Claire de Soras : Comme 80 % des fonctionnaires d’État, je suis juriste de droit public, et très rapidement, je me suis intéressée aux finances publiques, à la performance, et au contrôle de gestion. Mon premier poste était au sein du Ministère de l’Intérieur et, en 2010, j’ai été formée par l’IFACI et j’ai obtenu mon DPAI (diplôme professionnel de l’audit interne), qui n’existe plus aujourd’hui. J’ai commencé à travailler sur tout ce qui était méthodologie d’audit interne, contrôle interne… puis je suis partie à Lyon, à la préfecture du Rhône, sur des fonctions de pilotage budgétaire, contrôle de gestion et méthode Lean : de l’animation du changement. Je me suis certifiée et j’ai beaucoup aimé cette approche. J’ai ensuite été mise à disposition d’Interpol, dont le siège mondial se situe à Lyon. Il faut savoir que les deux tiers du personnel d’Interpol sont mis à disposition par les ministères de la police et de la justice du monde entier. J’ai commencé plutôt sur des fonctions de communication budgétaire, avant d’être nommée responsable de l’audit interne. J’ai passé mon CIA (Certified Internal Auditor), parce que je sentais que c’était nécessaire pour être capable de dialoguer avec tous les professionnels ayant un parcours plus classique. J’avais fait adhérer Interpol à l’IFACI et, au moment de faire l’évaluation de qualité externe, j’ai souhaité que ce soit l’association qui s’en charge. C’est à ce moment que je suis rentrée en contact avec un des consultants qui travaille pour l’IFACI Certification, et qui m’a proposé de nous associer. Je me suis mise en disponibilité de la fonction publique et j’ai plongé dans l’aventure. Assez rapidement, une partie de mon activité a été d’intervenir pour IFACI Certification. Et je suis aujourd’hui également associée et co-fondatrice du cabinet de conseil Finaction Consulting, dédié à l’audit et la gestion des risques. 

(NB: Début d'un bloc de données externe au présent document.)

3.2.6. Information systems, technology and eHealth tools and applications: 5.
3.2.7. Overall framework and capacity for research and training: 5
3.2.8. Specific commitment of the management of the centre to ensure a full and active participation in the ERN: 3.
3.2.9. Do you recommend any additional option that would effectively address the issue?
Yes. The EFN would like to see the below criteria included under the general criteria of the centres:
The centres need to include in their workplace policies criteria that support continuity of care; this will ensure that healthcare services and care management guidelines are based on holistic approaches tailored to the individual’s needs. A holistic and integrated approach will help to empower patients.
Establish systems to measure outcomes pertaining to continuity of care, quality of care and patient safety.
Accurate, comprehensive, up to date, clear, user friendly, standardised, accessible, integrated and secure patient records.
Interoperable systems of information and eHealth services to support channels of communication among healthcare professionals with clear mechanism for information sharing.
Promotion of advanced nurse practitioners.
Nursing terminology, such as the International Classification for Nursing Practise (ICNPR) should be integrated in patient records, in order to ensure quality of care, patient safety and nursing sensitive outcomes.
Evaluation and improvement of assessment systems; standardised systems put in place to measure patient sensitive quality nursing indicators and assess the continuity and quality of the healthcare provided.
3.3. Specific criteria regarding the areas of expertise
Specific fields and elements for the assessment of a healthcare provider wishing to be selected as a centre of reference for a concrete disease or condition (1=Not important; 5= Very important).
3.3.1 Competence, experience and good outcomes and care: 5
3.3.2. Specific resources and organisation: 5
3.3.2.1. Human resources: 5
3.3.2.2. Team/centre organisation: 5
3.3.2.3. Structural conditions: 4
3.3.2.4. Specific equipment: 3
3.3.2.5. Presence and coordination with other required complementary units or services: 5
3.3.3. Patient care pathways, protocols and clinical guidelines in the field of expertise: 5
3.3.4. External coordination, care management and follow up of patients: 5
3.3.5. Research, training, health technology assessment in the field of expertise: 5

J’ai participé au premier IFACI Challenge, en mai 2023, et j’ai découvert la méthode de facilitation et d’intelligence collective, qui permet de faire aboutir un groupe à des livrables précis. J’ai adoré, ça a vraiment été une très belle expérience. J’ai décidé de me certifier pour début 2026, pour devenir davantage spécialiste sur ce type de méthode, notamment de facilitation graphique, ce que j’ai pu expérimenter à l’occasion de l’IFACI challenge 2025 et bientôt à la Conférence, avec Raphaël de Vittoris. Mon parcours est donc au final intimement lié à l’IFACI.

« Le rôle de l’auditeur, c’est d’aider la gouvernance à prendre des vraies décisions »

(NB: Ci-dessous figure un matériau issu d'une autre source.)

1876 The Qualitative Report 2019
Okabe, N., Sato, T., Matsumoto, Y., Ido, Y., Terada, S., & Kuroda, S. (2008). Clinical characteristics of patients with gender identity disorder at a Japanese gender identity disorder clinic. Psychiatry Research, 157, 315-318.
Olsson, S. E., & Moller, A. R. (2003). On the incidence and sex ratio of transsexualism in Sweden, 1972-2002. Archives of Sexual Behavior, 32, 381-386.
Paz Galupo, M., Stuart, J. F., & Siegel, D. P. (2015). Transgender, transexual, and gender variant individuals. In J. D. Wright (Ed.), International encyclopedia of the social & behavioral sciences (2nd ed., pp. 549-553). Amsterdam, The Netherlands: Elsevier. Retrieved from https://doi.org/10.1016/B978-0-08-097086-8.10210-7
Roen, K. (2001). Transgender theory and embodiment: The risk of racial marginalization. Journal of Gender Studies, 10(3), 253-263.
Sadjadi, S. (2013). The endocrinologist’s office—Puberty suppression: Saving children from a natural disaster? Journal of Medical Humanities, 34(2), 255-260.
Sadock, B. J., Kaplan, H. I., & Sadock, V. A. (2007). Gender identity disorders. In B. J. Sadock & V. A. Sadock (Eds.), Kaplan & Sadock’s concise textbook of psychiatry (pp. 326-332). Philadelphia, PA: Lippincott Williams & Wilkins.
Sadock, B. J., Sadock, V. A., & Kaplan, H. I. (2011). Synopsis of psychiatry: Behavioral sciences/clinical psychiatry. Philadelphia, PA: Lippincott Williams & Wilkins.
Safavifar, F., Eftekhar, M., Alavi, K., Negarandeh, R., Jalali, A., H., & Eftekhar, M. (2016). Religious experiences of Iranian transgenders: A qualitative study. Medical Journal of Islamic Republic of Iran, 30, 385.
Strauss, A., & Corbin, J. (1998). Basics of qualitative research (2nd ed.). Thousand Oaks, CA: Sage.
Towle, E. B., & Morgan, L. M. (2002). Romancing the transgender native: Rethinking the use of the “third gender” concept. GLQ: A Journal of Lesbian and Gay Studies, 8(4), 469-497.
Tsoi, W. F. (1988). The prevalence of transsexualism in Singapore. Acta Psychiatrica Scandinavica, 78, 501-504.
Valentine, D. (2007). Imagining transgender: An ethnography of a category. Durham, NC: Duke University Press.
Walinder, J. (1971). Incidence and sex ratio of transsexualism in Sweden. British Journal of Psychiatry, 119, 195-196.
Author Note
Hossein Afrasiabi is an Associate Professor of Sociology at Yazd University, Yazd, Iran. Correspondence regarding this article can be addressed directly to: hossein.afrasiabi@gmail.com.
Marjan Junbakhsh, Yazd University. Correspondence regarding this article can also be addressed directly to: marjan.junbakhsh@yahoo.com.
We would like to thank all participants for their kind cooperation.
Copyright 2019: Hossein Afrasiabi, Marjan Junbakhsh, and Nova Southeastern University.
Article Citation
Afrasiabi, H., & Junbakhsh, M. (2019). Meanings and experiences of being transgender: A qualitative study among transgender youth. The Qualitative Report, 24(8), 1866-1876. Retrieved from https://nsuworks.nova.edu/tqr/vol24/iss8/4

Quels sont les grands défis des métiers de l’audit aujourdhui ?

C.d.S. : Le principal défi de l’auditeur aujourd’hui, pour moi, c’est vraiment de ne jamais perdre de vue qu’il est là pour ajouter de la valeur à son organisation, tout en gardant son indépendance. Il y a quelques années, l’auditeur était un peu dans sa tour d’ivoire, en réalisant ses audits par rapport à ses référentiels. Aujourd’hui, les choses ont changé. Le travail est vraiment basé sur les risques. Nous devons accompagner nos organisations, qu’elles soient privées ou publiques, pour vraiment leur apporter une plus-value. Avec du conseil, bien sûr, et dans la limite justement de notre indépendance, mais aussi en s’assurant que l’organisation maîtrise au mieux tous les risques qui se présentent. Et ils sont multiples. 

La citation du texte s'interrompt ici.